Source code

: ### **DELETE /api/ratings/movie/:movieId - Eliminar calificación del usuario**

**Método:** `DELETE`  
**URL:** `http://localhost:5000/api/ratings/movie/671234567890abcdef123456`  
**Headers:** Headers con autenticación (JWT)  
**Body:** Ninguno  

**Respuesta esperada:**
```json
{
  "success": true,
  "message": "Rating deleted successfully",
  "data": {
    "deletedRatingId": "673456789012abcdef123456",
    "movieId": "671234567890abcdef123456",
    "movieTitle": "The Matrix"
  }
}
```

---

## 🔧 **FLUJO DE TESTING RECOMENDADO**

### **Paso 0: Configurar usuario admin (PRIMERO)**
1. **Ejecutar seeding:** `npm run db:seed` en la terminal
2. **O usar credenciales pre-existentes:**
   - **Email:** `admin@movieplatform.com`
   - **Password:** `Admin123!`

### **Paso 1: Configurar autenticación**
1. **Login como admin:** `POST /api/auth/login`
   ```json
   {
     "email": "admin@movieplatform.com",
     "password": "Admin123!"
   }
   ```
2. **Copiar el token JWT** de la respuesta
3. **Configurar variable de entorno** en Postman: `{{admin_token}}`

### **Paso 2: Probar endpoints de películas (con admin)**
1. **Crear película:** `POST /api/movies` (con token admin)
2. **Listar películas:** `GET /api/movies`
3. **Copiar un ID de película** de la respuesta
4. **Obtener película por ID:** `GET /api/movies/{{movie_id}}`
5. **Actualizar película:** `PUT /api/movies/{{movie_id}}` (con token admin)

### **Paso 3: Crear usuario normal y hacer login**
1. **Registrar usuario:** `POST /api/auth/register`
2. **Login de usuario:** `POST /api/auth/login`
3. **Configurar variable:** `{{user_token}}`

**Exercise requirements**
Once more, write out the records exactly as they are.

**Completed exercise**
Source code

: ### **DELETE /api/ratings/movie/:movieId - Eliminar calificación del usuario**

**Método:** `DELETE`  
**URL:** `http://localhost:5000/api/ratings/movie/671234567890abcdef123456`  
**Headers:** Headers con autenticación (JWT)  
**Body:** Ninguno  

**Respuesta esperada:**
```json
{
  "success": true,
  "message": "Rating deleted successfully",
  "data": {
    "deletedRatingId": "673456789012abcdef123456",
    "movieId": "671234567890abcdef123456",
    "movieTitle": "The Matrix"
  }
}
```

---

## 🔧 **FLUJO DE TESTING RECOMENDADO**

### **Paso 0: Configurar usuario admin (PRIMERO)**
1. **Ejecutar seeding:** `npm run db:seed` en la terminal
2. **O usar credenciales pre-existentes:**
   - **Email:** `admin@movieplatform.com`
   - **Password:** `Admin123!`

### **Paso 1: Configurar autenticación**
1. **Login como admin:** `POST /api/auth/login`
   ```json
   {
     "email": "admin@movieplatform.com",
     "password": "Admin123!"
   }
   ```
2. **Copiar el token JWT** de la respuesta
3. **Configurar variable de entorno** en Postman: `{{admin_token}}`

### **Paso 2: Probar endpoints de películas (con admin)**
1. **Crear película:** `POST /api/movies` (con token admin)
2. **Listar películas:** `GET /api/movies`
3. **Copiar un ID de película** de la respuesta
4. **Obtener película por ID:** `GET /api/movies/{{movie_id}}`
5. **Actualizar película:** `PUT /api/movies/{{movie_id}}` (con token admin)

### **Paso 3: Crear usuario normal y hacer login**
1. **Registrar usuario:** `POST /api/auth/register`
2. **Login de usuario:** `POST /api/auth/login`
3. **Configurar variable:** `{{user_token}}`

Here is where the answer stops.